START SOURCE TEXT
Last Revised: December 28, 2021
What motivates over 600 people to give up a weekend to ride on a dysfunctional railroad coach behind a steam locomotive with a trailing diesel?
What motivates hordes of people waiting at many grade crossings in Cincinnati and throughout the countryside peering down from bridges with camcorders staring for that right shot.
Incredible, isn't it. Is it the steaming iron monster, the screeching whistle, the dirty soot covered smoke belching from a loud inferno of chugs? Does it represent a day gone past when things were more mechanistic?
Does it call the wanderlust in each of us? What is it? Maybe it is the same magnetism that may motive you to read about my experiences firing steam locomotives on the B&O between 1947-1953. Read on.
George Haas lived two houses north when we lived at 2622 Carrolton Avenue, Indianapolis. He married Liz and they eventually lived at 206 South Sherman Drive about 400 feet south of the Pennsylvania Railroad mainline to New York City.
Parallel ran the Baltimore and Ohio Railroad to Hamilton, Ohio and on to Cincinnati.
I would see the high speed Pennsylvania passenger trains rush by and the slow moving B&O freight trains since the State Street Yards were not very far away.
I was working in a machine shop across the tracks and did not like it. I contacted the Pennsylvania Railroad and they were not hiring in March, 1947. I then applied at the B&O on Virginia Avenue at 19 years of age and was hired as a brakeman in March 1947.
END SOURCE TEXT
START INPUT DATA
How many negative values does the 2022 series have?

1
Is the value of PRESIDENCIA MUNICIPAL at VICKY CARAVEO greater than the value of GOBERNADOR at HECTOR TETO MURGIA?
END INPUT DATA
__WHAT YOU NEED TO DO__.
A. In two sentences, summarize the railroad passage.
B. Repeat the railroad passage between "Does it call" and "very far away.", inclusive.
C. Write the next part of the railroad passage, picking up after its final sentence.
The lines have no connection to the railroad passage.

__TASK-BY-TASK ANSWERS__.
A. The passage asks what draws hundreds of riders and crowds of onlookers with camcorders to steam trains, and suggests the same pull may lead readers to the writer's account of firing steam locomotives on the B&O between 1947 and 1953. The writer recalls watching Pennsylvania passenger trains and B&O freight trains in Indianapolis, disliking a machine shop job, finding the Pennsylvania Railroad not hiring, and being hired by the B&O as a brakeman at 19 in March 1947.

B.
Does it call the wanderlust in each of us? What is it? Maybe it is the same magnetism that may motive you to read about my experiences firing steam locomotives on the B&O between 1947-1953. Read on.
George Haas lived two houses north when we lived at 2622 Carrolton Avenue, Indianapolis. He married Liz and they eventually lived at 206 South Sherman Drive about 400 feet south of the Pennsylvania Railroad mainline to New York City.
Parallel ran the Baltimore and Ohio Railroad to Hamilton, Ohio and on to Cincinnati.
I would see the high speed Pennsylvania passenger trains rush by and the slow moving B&O freight trains since the State Street Yards were not very far away.

C.
My first exposure to railroading was March, 1947 when I trained as a brakeman on a freight train between Indianapolis and West Dana, Illinois a Wye that helper engines used to return to Indianapolis with another freight.
I was on the caboose about a quarter mile east of the main line junction with the north/south Chicago and Eastern Illinois between Chicago and Terre Haute, Indiana.
A south bound passenger train rattled over the junction heading south at high speed with light from the opening fire door streaking across the heavens. It was a very exciting moment.
One of my first calls was to work the second shift at Connersville, Indiana, a small but thriving industrial town 60 miles east/southeast of Indianapolis.
We stayed in a caboose. Dick Mayes also was hired at the same time and age and both of us went to Connersville. It was quite an experience to have two new brakeman switching cars in a swirling snow storm.
October, 1947 I switched to fireman and held seniority until 1954. Our division was based at Moorefield Yards, about two miles west of downtown Indianapolis.
The west end went to Springfield, Illinois, 200 miles to the west. The east end terminated at Hamilton, Ohio with trains also transiting on the Toledo division to Cincinnati.
State Street yards, a mile or so east of downtown was the switching yard for the east end. The diesels appeared in 1950 and it was obvious that work would be irregular.
Hence, I decided to go to college and entered the University of Miami, Coral Gables, Florida September, 1950. Aunt Margaret permitted me to live there. I doubted that the division would still be there by the time I was old enough to retire.
It was... But the West End had its last run somewhere around 1990. I believe that all the guys I worked with had retired by 1990.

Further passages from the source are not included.